==== Information supplied
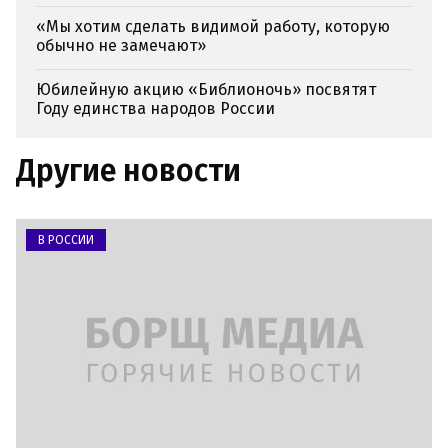
«Мы хотим сделать видимой работу, которую
обычно не замечают»
Юбилейную акцию «Библионочь» посвятят
Году единства народов России
Другие новости
В РОССИИ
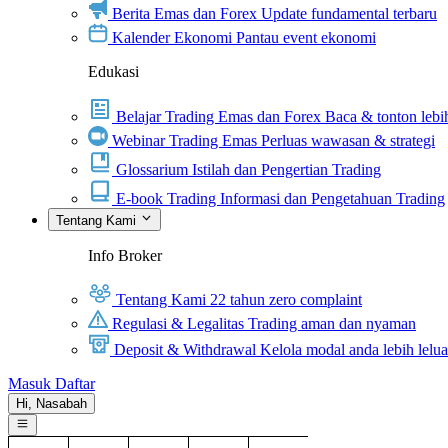
Berita Emas dan Forex
Update fundamental terbaru
Kalender Ekonomi
Pantau event ekonomi
Edukasi
Belajar Trading Emas dan Forex
Baca & tonton lebih
Webinar Trading Emas
Perluas wawasan & strategi
Glossarium
Istilah dan Pengertian Trading
E-book Trading
Informasi dan Pengetahuan Trading
Tentang Kami
Info Broker
Tentang Kami
22 tahun zero complaint
Regulasi & Legalitas
Trading aman dan nyaman
Deposit & Withdrawal
Kelola modal anda lebih lelu
Masuk
Daftar
Hi,
Nasabah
========
*Activity*. Whenever a line of the listing above holds the word "Forex", copy that line.

*Written answer*.
Berita Emas dan Forex
Belajar Trading Emas dan Forex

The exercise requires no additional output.